A New Study Could Indicate That Divorce Rate is Lower Among Same-Sex Couples, but Data Seems Incomplete
One of the most repeated statistics about marriage is that half of them end in divorce, but the fact that more and more states are recognizing same-sex marriages is changing the discourse. According to the Huffington Post, a recent study by the Williams Institute could indicate that rates of divorce are lower among same-sex couples than different-sex couples.
One of the conclusions of the study is that same-sex couples divorce at a rate of about 1.1% annually, which is “slightly lower” than the rate of divorce among different-sex couples. Some of the most common reasons for divorce — among all couples — are infidelity, financial problems, abuse, loss of interest, and communication problems.

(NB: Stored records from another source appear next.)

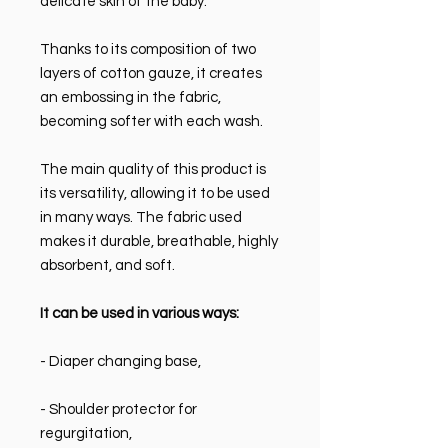
delicate skin of the baby.
Thanks to its composition of two
layers of cotton gauze, it creates
an embossing in the fabric,
becoming softer with each wash.
The main quality of this product is
its versatility, allowing it to be used
in many ways. The fabric used
makes it durable, breathable, highly
absorbent, and soft.
It can be used in various ways:
- Diaper changing base,
- Shoulder protector for
regurgitation,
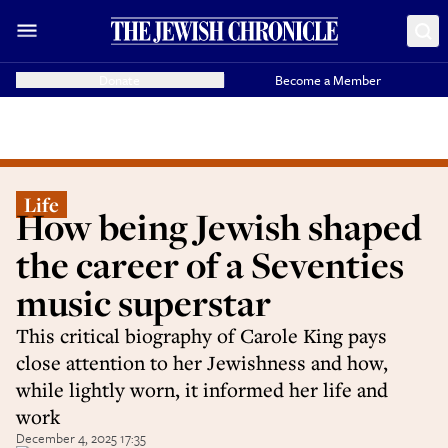
Donate
Become a Member
Life
How being Jewish shaped
the career of a Seventies
music superstar
This critical biography of Carole King pays
close attention to her Jewishness and how,
while lightly worn, it informed her life and
work
December 4, 2025 17:35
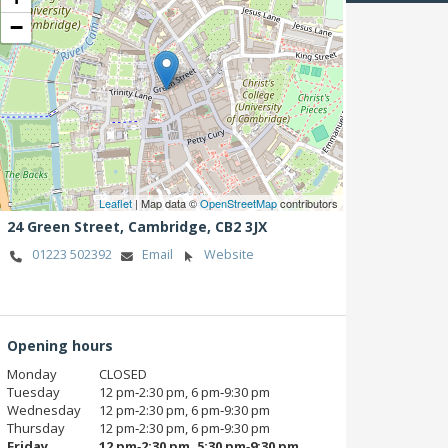
−
Leaflet
| Map data ©
OpenStreetMap
contributors
24 Green Street,
Cambridge,
CB2 3JX
01223 502392
Email
Website
Opening hours
Monday
CLOSED
Tuesday
12 pm‑2:30 pm, 6 pm‑9:30 pm
Wednesday
12 pm‑2:30 pm, 6 pm‑9:30 pm
Thursday
12 pm‑2:30 pm, 6 pm‑9:30 pm
Friday
12 pm‑2:30 pm, 5:30 pm‑9:30 pm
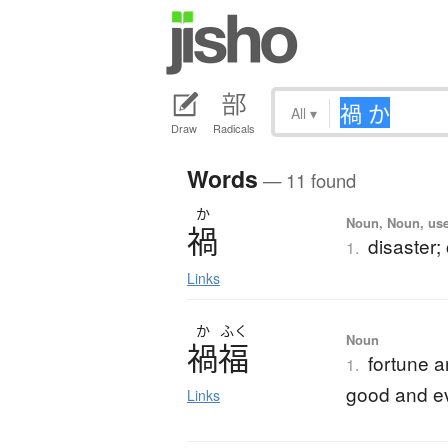
All
▾
Draw
Radicals
Words
— 11 found
か
Noun, Noun, use
禍
disaster;
1.
Links
か
ふく
Noun
禍福
fortune a
1.
good and ev
Links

According to CNN, same-sex marriage is legal in 35 states and the District of Columbia, banned in 10 states, and under court review in the states that remain. Some states recognize varying degree of partnership, like civil unions and domestic partnerships.
Though the data seems to be promising for same-sex couples, it does also seem rather incomplete. Data was gathered from only two states that have legalized same-sex marriage — Vermont and New Hampshire. Otherwise, only six states offered data on civil unions and domestic partnership terminations. Additionally, data was only collected over a period of four years, and previous research shows that first marriages that end in divorce typically don’t fail until after the eight-year mark.
Another factor that may affect the interpretation of this data is that the dissolution of domestic partnerships, civil unions, and marriages of same-sex couples can be a more complicated process than for heterosexual couples. The process for divorce is already lengthy and complicated; divorce proceedings in the U.S. often last an entire year.